X-VORTEX: Spatio-Temporal Contrastive Learning for Wake Vortex Trajectory Forecasting
Zhan Qu, Michael Färber
TL;DR
X-VORTEX tackles the challenge of wake vortex analysis from sparse LiDAR data by learning physics-aware, spatio-temporal representations in a self-supervised manner. It introduces a two-view contrastive framework grounded in Augmentation Overlap Theory, combining temporal evolution with spatial sparsity through a time-distributed encoder and a temporal aggregator. The approach yields strong unsupervised representations, enables high-precision center localization with only $1\%$ of labels, and supports accurate short-horizon trajectory forecasting, outperforming heuristic, image-based, and fully supervised baselines.
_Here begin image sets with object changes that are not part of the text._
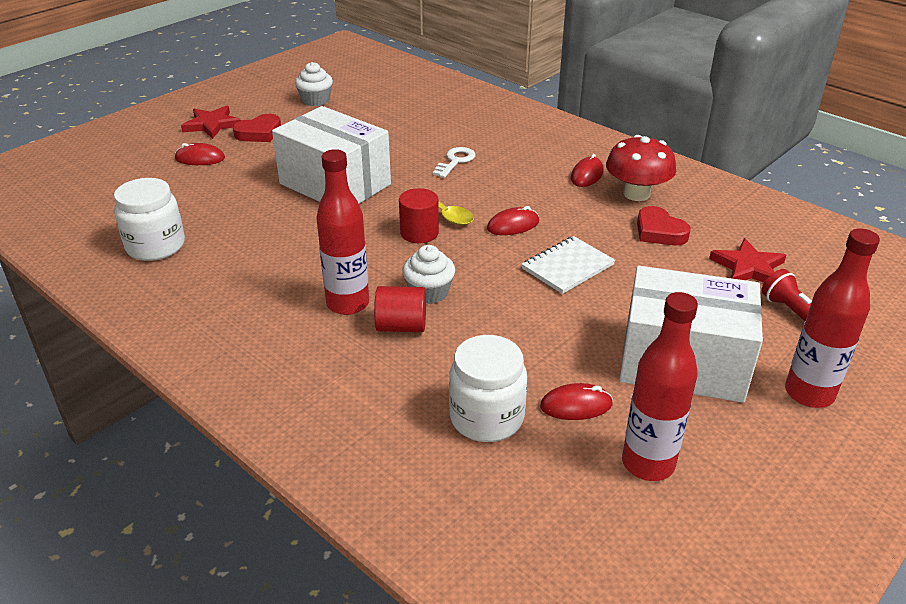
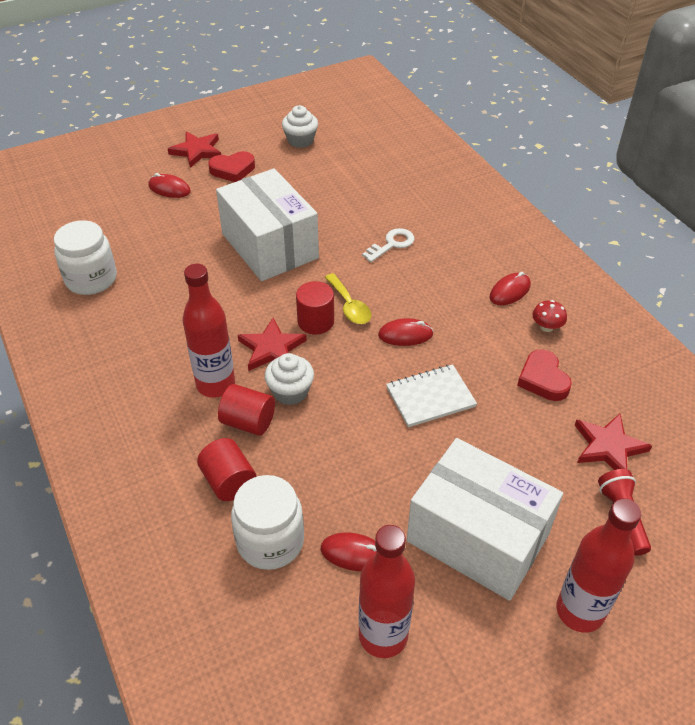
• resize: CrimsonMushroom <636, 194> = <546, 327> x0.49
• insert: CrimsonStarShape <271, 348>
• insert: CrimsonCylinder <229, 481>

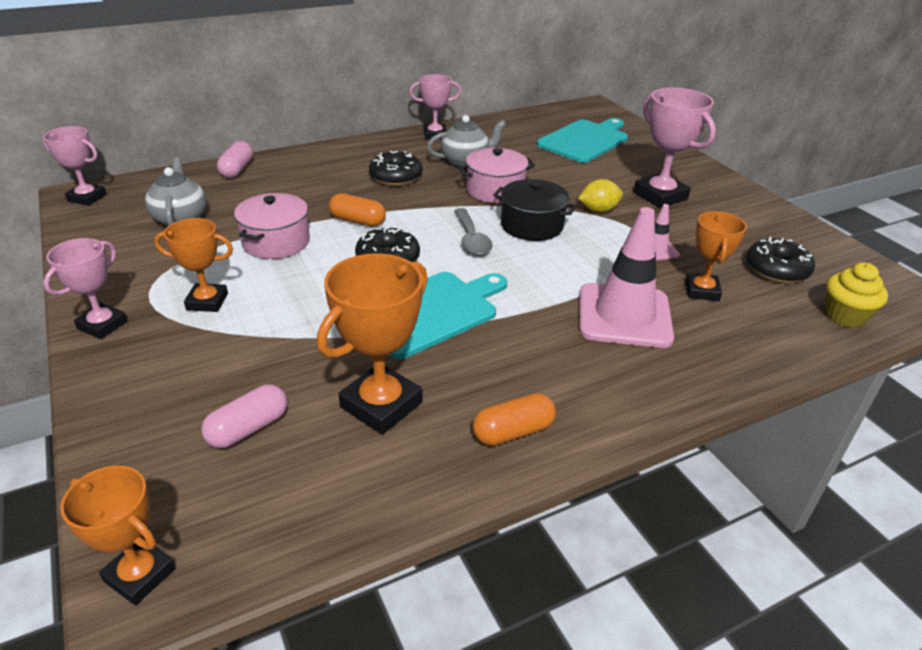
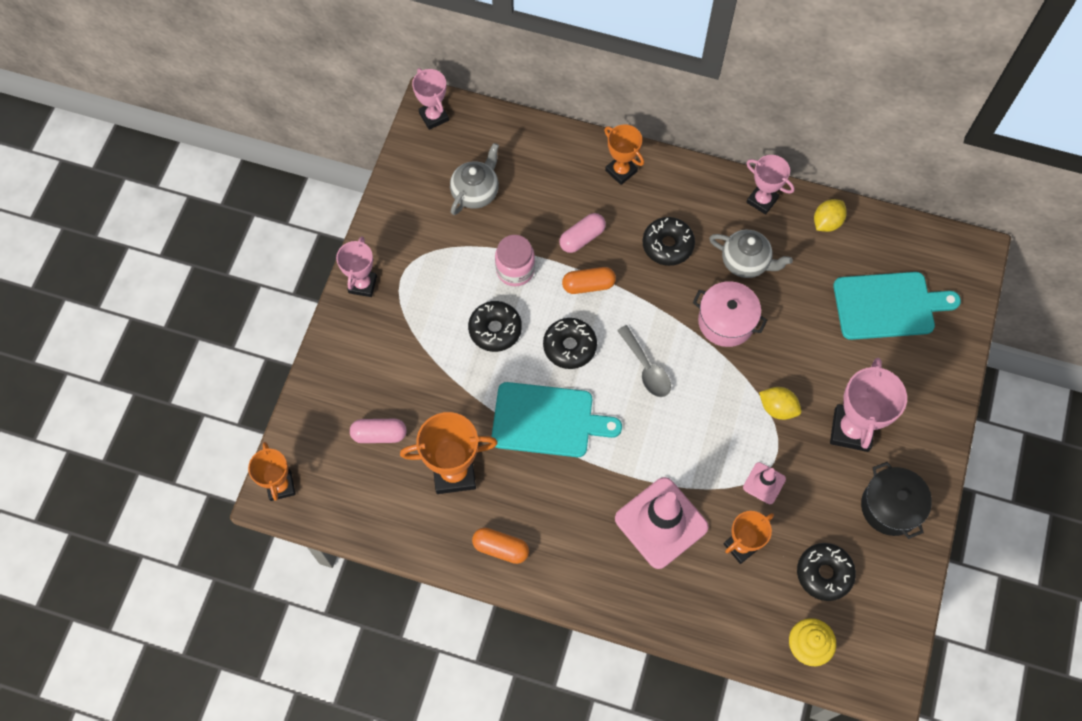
• move: PinkPillShape <237, 170> to <582, 238>
• move: JetBlackPot <532, 225> to <890, 507>
• replace: PinkPot <276, 242> to PinkPreserveJar <515, 270>
• rotate: OrangePillShape <357, 221> = <588, 285> 75 degrees counterclockwise
• rotate: GreyTablespoon <471, 239> = <646, 368> 60 degrees counterclockwise
• move: OrangeAwardCup <207, 301> to <621, 171>
• rotate: PinkAwardCup <102, 325> = <362, 284> 60 degrees counterclockwise
• insert: BrightYellowToyLemon <826, 222>
• insert: JetBlackDonut <495, 329>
This workflow reduces labeling needs and provides a practical pathway toward real-time wake-vortex advisory capabilities with robustness to noise and decay, with potential applicability to other atmospheric flow phenomena captured by remote sensing.
Abstract
Wake vortices are strong, coherent air turbulences created by aircraft, and they pose a major safety and capacity challenge for air traffic management. Tracking how vortices move, weaken, and dissipate over time from LiDAR measurements is still difficult because scans are sparse, vortex signatures fade as the flow breaks down under atmospheric turbulence and instabilities, and point-wise annotation is prohibitively expensive. Existing approaches largely treat each scan as an independent, fully supervised segmentation problem, which overlooks temporal structure and does not scale to the vast unlabeled archives collected in practice. We present X-VORTEX, a spatio-temporal contrastive learning framework grounded in Augmentation Overlap Theory that learns physics-aware representations from unlabeled LiDAR point cloud sequences. X-VORTEX addresses two core challenges: sensor sparsity and time-varying vortex dynamics. It constructs paired inputs from the same underlying flight event by combining a weakly perturbed sequence with a strongly augmented counterpart produced via temporal subsampling and spatial masking, encouraging the model to align representations across missing frames and partial observations. Architecturally, a time-distributed geometric encoder extracts per-scan features and a sequential aggregator models the evolving vortex state across variable-length sequences. We evaluate on a real-world dataset of over one million LiDAR scans. X-VORTEX achieves superior vortex center localization while using only 1% of the labeled data required by supervised baselines, and the learned representations support accurate trajectory forecasting.